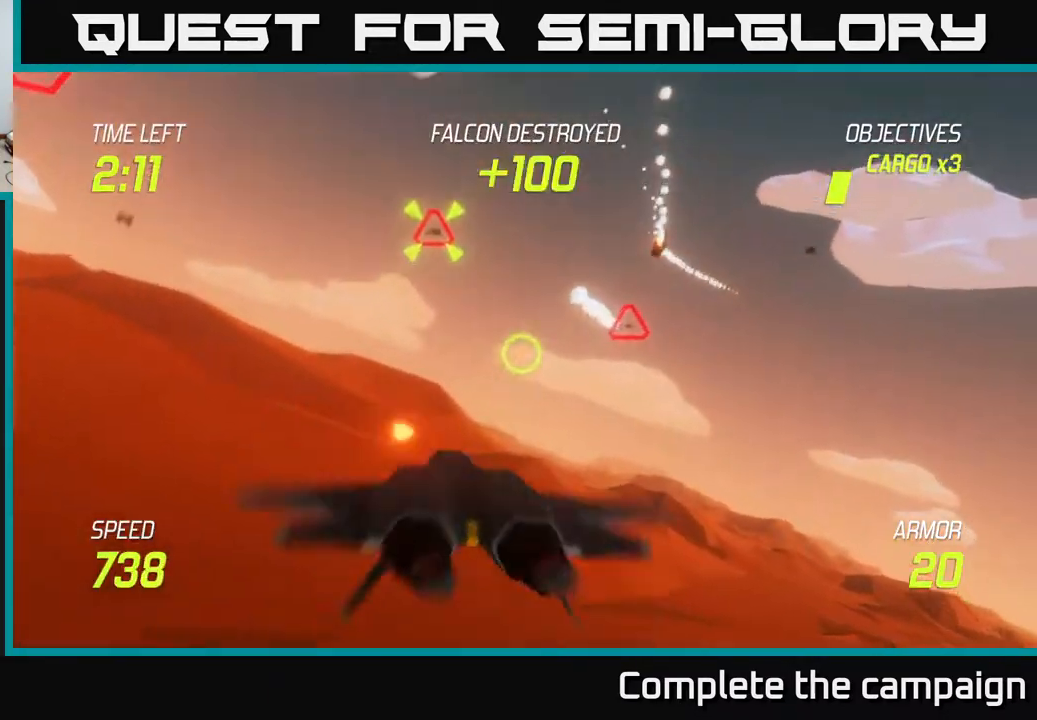
{"buttons": ["L2", "R2"], "left_stick": "left", "events": [[100, "R2", "down"], [200, "left_stick", "up-left"], [250, "R2", "up"], [350, "R2", "down"], [350, "left_stick", "up"], [467, "L2", "down"], [467, "left_stick", "left"]]}
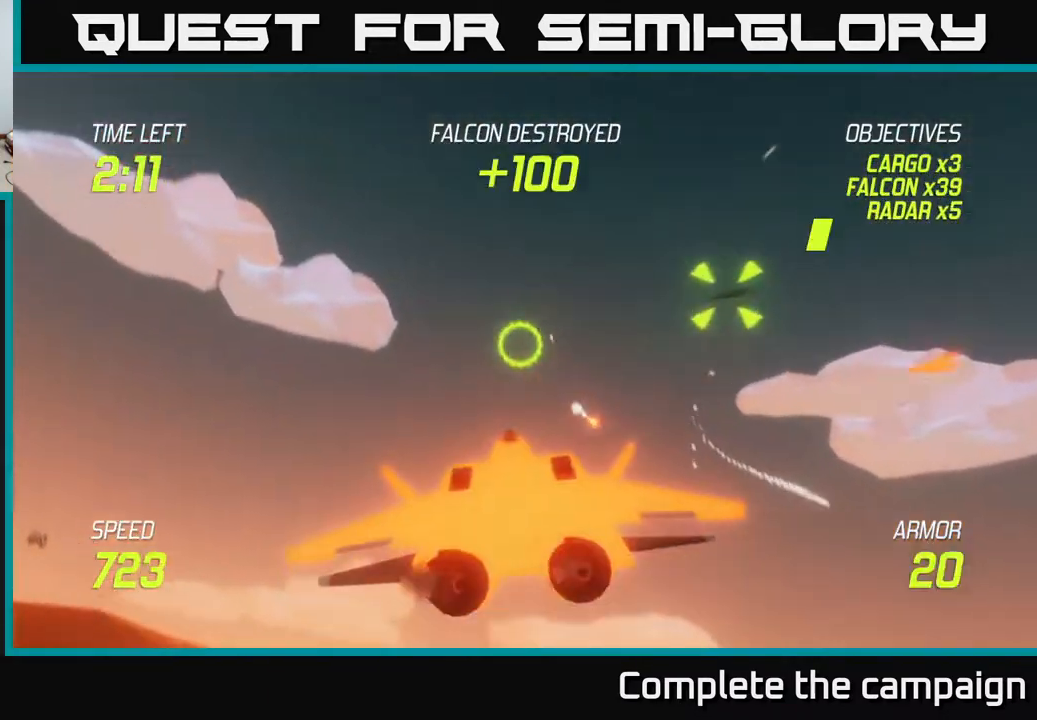
{"buttons": ["L2"], "left_stick": "left", "events": [[17, "R2", "up"], [17, "left_stick", "down-left"], [100, "L2", "up"], [150, "L2", "down"], [367, "left_stick", "left"]]}
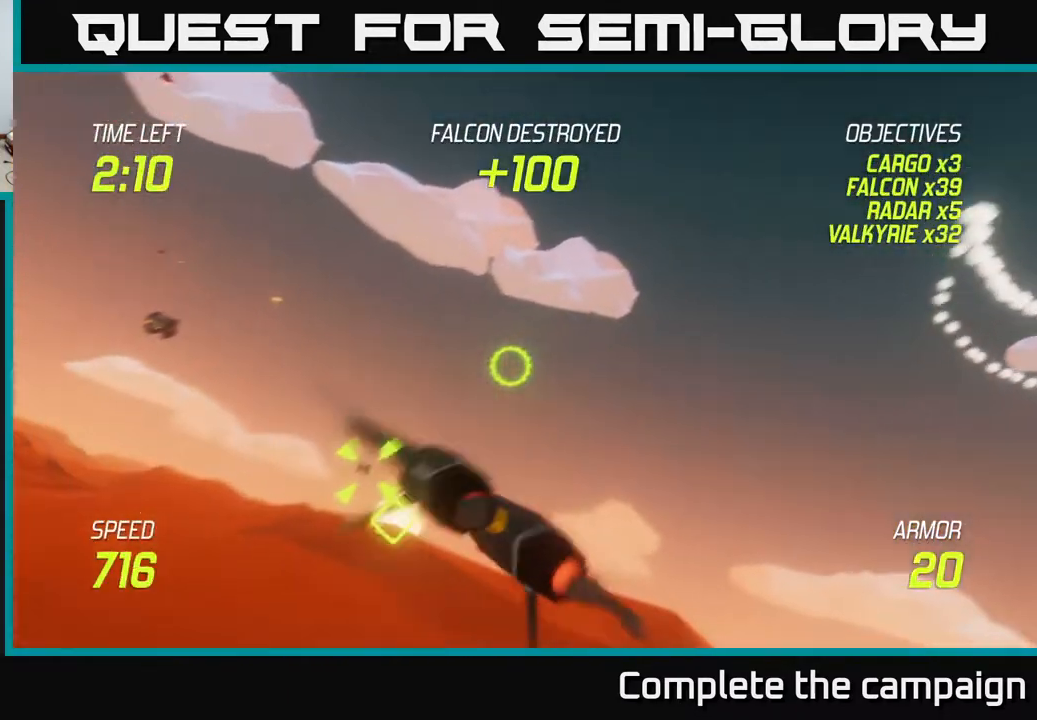
{"buttons": ["L2", "R2"], "left_stick": "up-left", "events": [[367, "left_stick", "up-left"], [433, "R2", "down"]]}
====
### Work order
Return the listing verbatim, pictures omitted.

### Finished task
{"buttons": ["L2", "R2"], "left_stick": "left", "events": [[100, "R2", "down"], [200, "left_stick", "up-left"], [250, "R2", "up"], [350, "R2", "down"], [350, "left_stick", "up"], [467, "L2", "down"], [467, "left_stick", "left"]]}
{"buttons": ["L2"], "left_stick": "left", "events": [[17, "R2", "up"], [17, "left_stick", "down-left"], [100, "L2", "up"], [150, "L2", "down"], [367, "left_stick", "left"]]}
{"buttons": ["L2", "R2"], "left_stick": "up-left", "events": [[367, "left_stick", "up-left"], [433, "R2", "down"]]}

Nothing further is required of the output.